# "Find Meat on Bones" Voting Thread



## Chesters Daughter (Oct 15, 2017)

Welcome to another "kid in the candy shop" voting poll! Please read all of the *entries*, and then proceed to cast votes for as many delicious pieces as you see fit, but you may not vote for your own work. *If you vote for yourself, your entry will be disqualified.

*All entries are eligible for critique which should be posted in this thread save for critique on entries that are posted on the secure board. I've created a thread for those who wish to critique secure entries which may be accessed *here*. Please be mindful of where your critique is being posted so that the first rights of entrants are not compromised. 

I remind everyone that all critique, and responses to it, must be directed solely at the work. Any comments that veer into the personal will be promptly removed upon discovery and will result in appropriate moderation for the poster. There will be no baiting, flaming, or trolling in this thread, or its partner on the secure board.

You have ten days to make your selections. This poll will close on *October** 25th at 7pm EST.

Best of luck to all entrants!

And remember, it's all you can eat, so choose as many as you desire!

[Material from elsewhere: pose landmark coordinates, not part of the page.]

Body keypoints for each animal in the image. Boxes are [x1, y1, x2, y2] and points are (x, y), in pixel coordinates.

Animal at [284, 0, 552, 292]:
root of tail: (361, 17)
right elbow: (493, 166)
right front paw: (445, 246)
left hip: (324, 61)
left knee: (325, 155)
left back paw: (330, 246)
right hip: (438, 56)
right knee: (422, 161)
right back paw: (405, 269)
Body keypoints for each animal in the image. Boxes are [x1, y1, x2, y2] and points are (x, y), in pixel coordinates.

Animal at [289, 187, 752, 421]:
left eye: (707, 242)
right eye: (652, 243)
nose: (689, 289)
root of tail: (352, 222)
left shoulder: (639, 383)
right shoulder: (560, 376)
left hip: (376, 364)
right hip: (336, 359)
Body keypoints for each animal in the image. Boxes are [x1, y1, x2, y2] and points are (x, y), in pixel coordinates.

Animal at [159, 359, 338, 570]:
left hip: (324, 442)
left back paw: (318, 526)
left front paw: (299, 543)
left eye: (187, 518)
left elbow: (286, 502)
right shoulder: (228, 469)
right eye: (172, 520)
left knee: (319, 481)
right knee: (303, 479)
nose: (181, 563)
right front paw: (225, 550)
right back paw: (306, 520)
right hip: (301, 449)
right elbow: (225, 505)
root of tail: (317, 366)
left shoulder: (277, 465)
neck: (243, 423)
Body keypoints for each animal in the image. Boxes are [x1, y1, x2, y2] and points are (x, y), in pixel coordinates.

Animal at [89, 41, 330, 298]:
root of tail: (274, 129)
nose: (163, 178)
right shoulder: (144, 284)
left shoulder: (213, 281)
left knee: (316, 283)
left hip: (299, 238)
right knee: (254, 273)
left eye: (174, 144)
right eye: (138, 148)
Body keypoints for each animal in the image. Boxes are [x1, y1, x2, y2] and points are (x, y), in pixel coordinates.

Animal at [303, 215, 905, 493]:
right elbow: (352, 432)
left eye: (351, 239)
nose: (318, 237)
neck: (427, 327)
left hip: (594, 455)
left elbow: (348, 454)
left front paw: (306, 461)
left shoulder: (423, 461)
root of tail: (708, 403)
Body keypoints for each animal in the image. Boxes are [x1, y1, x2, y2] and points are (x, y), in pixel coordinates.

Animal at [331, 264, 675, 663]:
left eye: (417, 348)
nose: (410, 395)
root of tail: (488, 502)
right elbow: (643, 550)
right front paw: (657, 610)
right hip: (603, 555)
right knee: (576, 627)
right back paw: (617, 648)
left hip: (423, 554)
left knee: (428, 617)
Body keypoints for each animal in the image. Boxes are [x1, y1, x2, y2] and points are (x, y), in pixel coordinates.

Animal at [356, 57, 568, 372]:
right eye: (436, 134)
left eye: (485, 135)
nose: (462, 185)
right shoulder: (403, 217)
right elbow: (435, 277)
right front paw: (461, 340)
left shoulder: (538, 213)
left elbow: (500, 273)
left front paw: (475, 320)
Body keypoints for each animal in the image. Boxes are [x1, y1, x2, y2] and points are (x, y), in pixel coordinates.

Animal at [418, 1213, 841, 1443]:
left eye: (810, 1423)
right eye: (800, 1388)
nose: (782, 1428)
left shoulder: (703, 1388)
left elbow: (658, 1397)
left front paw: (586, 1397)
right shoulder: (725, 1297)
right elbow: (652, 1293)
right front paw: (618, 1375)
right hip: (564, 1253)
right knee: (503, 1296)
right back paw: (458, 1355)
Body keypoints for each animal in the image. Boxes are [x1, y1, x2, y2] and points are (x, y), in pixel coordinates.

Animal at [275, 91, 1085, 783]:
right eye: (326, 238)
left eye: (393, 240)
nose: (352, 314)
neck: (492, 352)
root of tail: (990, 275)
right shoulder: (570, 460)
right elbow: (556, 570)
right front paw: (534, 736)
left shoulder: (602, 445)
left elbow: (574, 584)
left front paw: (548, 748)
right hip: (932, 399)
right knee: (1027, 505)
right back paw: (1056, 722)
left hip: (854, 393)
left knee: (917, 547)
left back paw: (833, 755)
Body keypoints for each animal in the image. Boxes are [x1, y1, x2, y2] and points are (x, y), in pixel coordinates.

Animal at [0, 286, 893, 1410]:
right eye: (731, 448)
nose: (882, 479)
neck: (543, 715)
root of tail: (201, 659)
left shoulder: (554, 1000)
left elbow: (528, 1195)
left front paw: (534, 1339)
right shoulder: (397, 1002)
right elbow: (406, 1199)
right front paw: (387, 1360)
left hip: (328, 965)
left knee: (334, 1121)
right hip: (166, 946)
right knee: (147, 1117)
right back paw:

Please also remember that once the poll has closed, and the results have been officially revealed, you may post your entry on either of the Poetry boards for additional feedback.*


----------



## Pete_C (Oct 16, 2017)

For the first time I had to submit a multiple vote; couldn't split a few of them!


----------



## -xXx- (Oct 17, 2017)

tasty!!!!


----------



## C.Gholy (Oct 18, 2017)

Good luck everyone!


----------



## ned (Oct 22, 2017)

making up my mind
forward and backward in time
tick, untick, tick, untick


----------



## sas (Oct 22, 2017)

ned said:


> making up my mind
> forward and backward in time
> tick, untick, tick, untick



Me, too, Ned. This challenge received very impressive poems. I still will only, as usual, vote for one. So, I am honing, and re-reading. Such great efforts were put into writing them that they deserve more than a once over and a quick click. Call me crazy. They're not just poems, to me. Poets get very little recognition, so they deserve this attention. Applause to all.  

.


----------



## Firemajic (Oct 24, 2017)

Outstanding examples of unique creativity.... Each poem a true gem....


----------



## Phil Istine (Oct 24, 2017)

I've finally found some free time.  There was a lot of good reading, but I felt that two of the entries stood above the rest. I'm not sure that calling the challenge "all you can eat" was the best word choice this month  .
I've missed participating of late, but I do read people's work on here. I should have some more free time through the winter.


----------



## andrewclunn (Oct 24, 2017)

Liked these entries a lot.  Next time I'll be sure to proofread my entry better before submitting.  Great theme choice.


----------